Smoke & Spice: Hunan Restaurant

I was first turned on to Hunan Restaurant in San Gabriel by the inimitable Tony C. aka SinoSoul, recently deemed "LA's Most Controversial Food Blogger." While much of Tony's content may be provocative, he knows his Chinese food, and Hunan Restaurant is some fabulous stuff.

Hunan cuisine, is of course, spicy, but also fragrant with herbs and preserved (i.e. smoked) meats. I'm told that Hunan Restaurant smokes their meats in-house. The interplay of smoke and spice is one of the things that is unique and crave-worthy about Hunan cuisine and one of the strengths of Hunan Restaurant.

The menu at Hunan Restaurant (sometimes called Hunan's Style Restaurant or Hunan's Restaurant) is not particularly helpful to the English speaker, though it is filled with some fairly amusing translations, including a category of dishes called "Hot Pot Soil Food." I'll do my best to describe the dishes in way that makes them easy for the non-Chinese speaker to identify.

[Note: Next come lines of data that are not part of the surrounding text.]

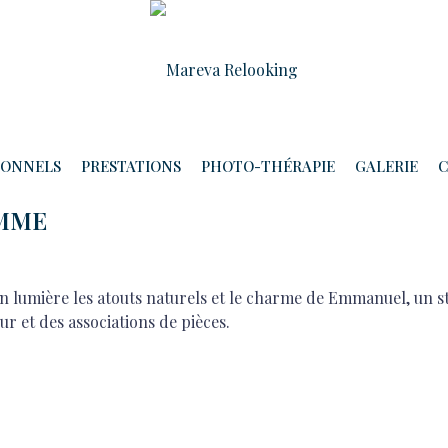
E
IONNELS
PRESTATIONS
PHOTO-THÉRAPIE
GALERIE
C
OMME
n lumière les atouts naturels et le charme de Emmanuel, un s
r et des associations de pièces.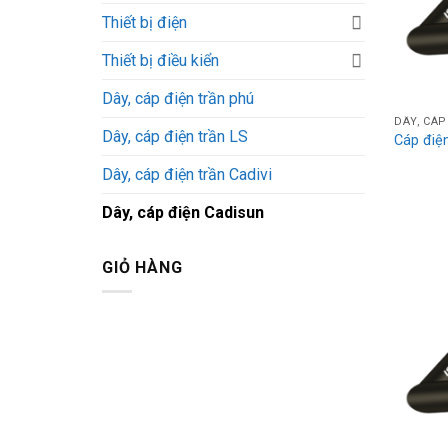
Thiết bị điện
Thiết bị điều kiển
Dây, cáp điện trần phú
DÂY, CÁP
Dây, cáp điện trần LS
Cáp đi
Dây, cáp điện trần Cadivi
Dây, cáp điện Cadisun
GIỎ HÀNG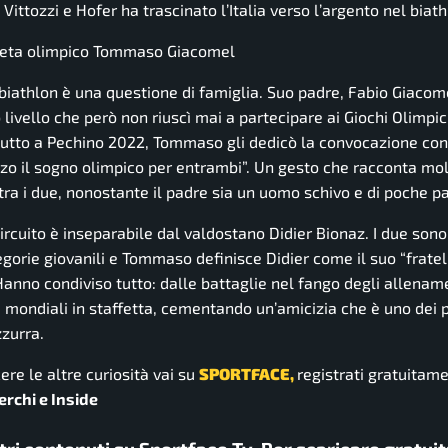
Vittozzi e Hofer ha trascinato l’Italia verso l’argento nel biat
atleta olimpico Tommaso Giacomel
biathlon è una questione di famiglia. Suo padre, Fabio Giacome
 livello che però non riuscì mai a partecipare ai Giochi Olimpici
ebutto a Pechino 2022, Tommaso gli dedicò la convocazione co
zo il sogno olimpico per entrambi”.
Un gesto che racconta mol
ra i due, nonostante il padre sia un uomo schivo e di poche pa
 circuito è inseparabile dal valdostano Didier Bionaz. I due sono
egorie giovanili e Tommaso definisce Didier come il suo
“frate
Hanno condiviso tutto: dalle battaglie nel fango degli allename
 mondiali in staffetta, cementando un’amicizia che è uno dei p
zzurra.
ere le altre curiosità vai su
SPORTFACE,
registrati gratuitam
erchi e Inside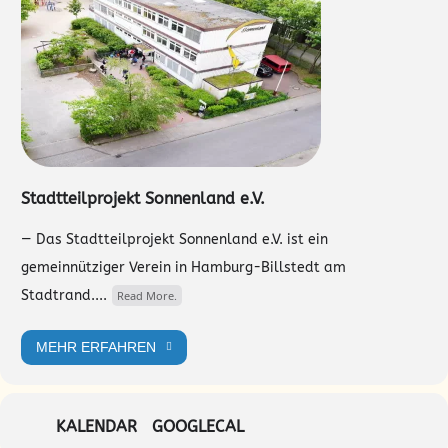
Stadtteilprojekt Sonnenland e.V.
— Das Stadtteilprojekt Sonnenland e.V. ist ein
gemeinnütziger Verein in Hamburg-Billstedt am
Stadtrand....
Read More.
MEHR ERFAHREN
KALENDAR
GOOGLECAL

If anyone happens to know the Chinese names to these dishes, please leave them in the comments, and I'll add updates.

My favorite dish at Hunan Restaurant is a smoked pork with bean curd. Unfortunately, the menu description is something vague like "Assorted Preserved Meats" but what you get is smoked pork belly slices with slivers of fried bean curd, all buried in piles of leeks and peppers. The smoked pork is deeply smoky with fat that melts in your mouth. If you served it without the peppers and bean curd, you would think it came out of a Carolina BBQ pit. It's some of the best smoked pork I've had. Add to that the cushiony, chewy bean curd slices and searing peppers, and you have a dish that is near perfect. I would eat as much as I could, rest to allow the burn to subside, and then go at it again.

Also excellent was the stir fried (non-smoked) lamb with peppers, stir fried with gobs of cilantro. Again, there was a great flavor interplay, this time between pungent lamb, cilantro and other herbs and again, all those peppers.

As a palate soother, the restaurant gives you a free bowl of its sweet pumpkin soup. The bright yellow soup has a smooth, creamy broth with small chunks of pumpkin. It's mild, sweet flavor is the perfect salve in between spicy bites.

The food is generally quite spicy but not inedibly so (at least not what was served to a table full of white folks). If you go with folks aren't huge on spice or bring kids like we do, there are noodles, scallion pies, fried rice and dumplings, all nicely done but none particularly exciting.

If what you want is exciting food though, go for the pork, and savor every luscious bite.

Hunan Restaurant
529 E Valley Blvd
San Gabriel, CA 91776
(626) 288-0758

1 comment:

  1. Hunan cured pork is like a poor man's pancetta.

    Glad you returned again! I've been taking all of my out of town friends for the smoked 3 meats.